Le immagini satellitari di corpi ammassati in diverse zone della città evocano la memoria di Srebrenica, di cui abbiamo appena ricordato il trentennale.
Dal 2023, il Sudan è travolto da una guerra tra l’esercito e la milizia RSF che controlla l’ovest del Paese. In questi tre anni si sono susseguiti massacri, pulizia etnica, carestie imposte. Solo nelle ultime due settimane a El Fasher sarebbero stati uccisi oltre 2.500 civili: persone già in fuga da altre distruzioni.
Ma chi arma questi uomini così ben equipaggiati? Inchieste internazionali indicano tra i fornitori Cina, Russia, Serbia, Turchia, Emirati Arabi Uniti e Yemen. È dunque un conflitto che può essere fermato solo con la pressione delle diplomazie regionali e globali.
Riporto le parole della giornalista sudanese Nesrine Malik sul Guardian:
“Coloro che hanno influenza sugli Emirati Arabi Uniti, e quindi sulle RSF, ma permettono che la violenza continui senza agire, hanno le mani sporche di sangue. La popolazione di El Fasher è intrappolata in un campo di sterminio.
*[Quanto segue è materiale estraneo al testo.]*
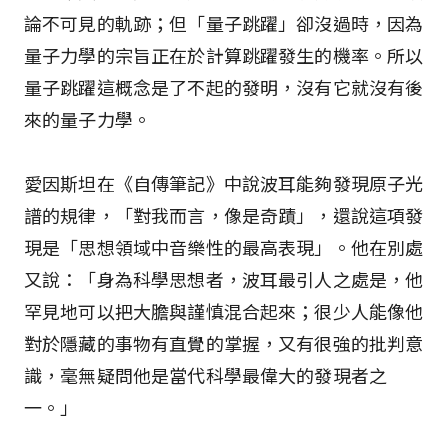
論不可見的軌跡；但「量子跳躍」卻沒過時，因為
量子力學的宗旨正在於計算跳躍發生的機率。所以
量子跳躍這概念是了不起的發明，沒有它就沒有後
來的量子力學。
愛因斯坦在《自傳筆記》中說波耳能夠發現原子光
譜的規律，「對我而言，像是奇蹟」，還說這項發
現是「思想領域中音樂性的最高表現」。他在別處
又說：「身為科學思想者，波耳最引人之處是，他
罕見地可以把大膽與謹慎混合起來；很少人能像他
對於隱藏的事物有直覺的掌握，又有很強的批判意
識，毫無疑問他是當代科學最偉大的發現者之
一。」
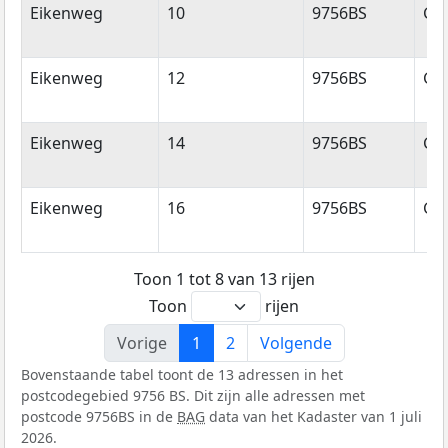
Eikenweg
10
9756BS
Gl
Eikenweg
12
9756BS
Gl
Eikenweg
14
9756BS
Gl
Eikenweg
16
9756BS
Gl
Toon 1 tot 8 van 13 rijen
Toon
rijen
Vorige
1
2
Volgende
Bovenstaande tabel toont de 13 adressen in het
postcodegebied 9756 BS. Dit zijn alle adressen met
postcode 9756BS in de
BAG
data van het Kadaster van 1 juli
2026.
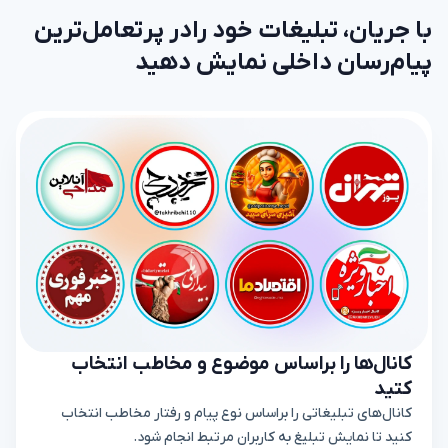
با جریان، تبلیغات خود رادر پرتعامل‌ترین
پیام‌رسان داخلی نمایش دهید
کانال‌ها را براساس موضوع و مخاطب انتخاب
کتید
کانال‌های تبلیغاتی را براساس نوع پیام و رفتار مخاطب انتخاب
کنید تا نمایش تبلیغ به کاربران مرتبط انجام شود.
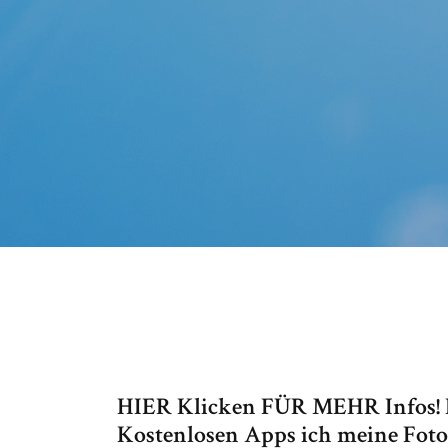
HIER Klicken FÜR MEHR Infos! H
Kostenlosen Apps ich meine Fotos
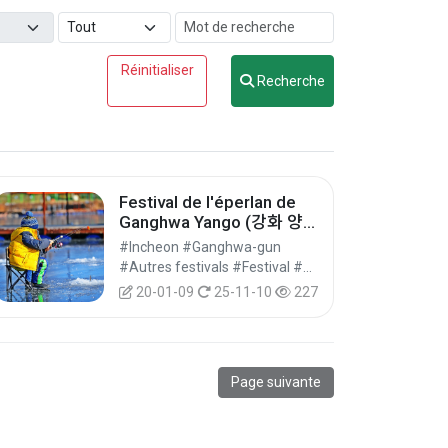
Réinitialiser
Recherche
Festival de l'éperlan de
Ganghwa Yango (강화 양
오 빙어축제)
#Incheon #Ganghwa-gun
#Autres festivals #Festival #Festival/Spectacle/Événement
20-01-09
25-11-10
227
Page suivante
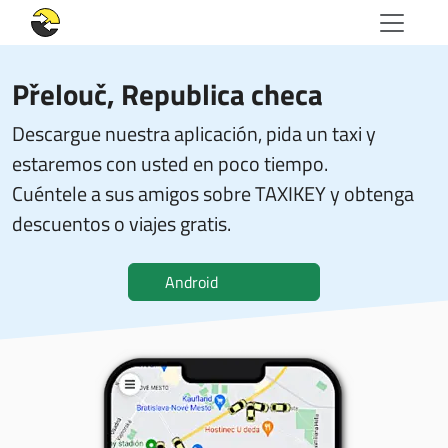
Přelouč, Republica checa
Descargue nuestra aplicación, pida un taxi y
estaremos con usted en poco tiempo.
Cuéntele a sus amigos sobre TAXIKEY y obtenga
descuentos o viajes gratis.
Android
Ogni minuto conta.”
Chiediamo che chiunque abbia voce e influenza sull’ambasciatore degli Emirati Arabi Uniti, Abdulla Ali Ateeq Obaid Alsubousi, agisca ora.
Tutto ciò che può essere fatto per fermare questo genocidio non deve restare intentato.
Queste le dichiarazioni della capogruppo di AVS Ecolò Caterina Arciprete. (s.spa.)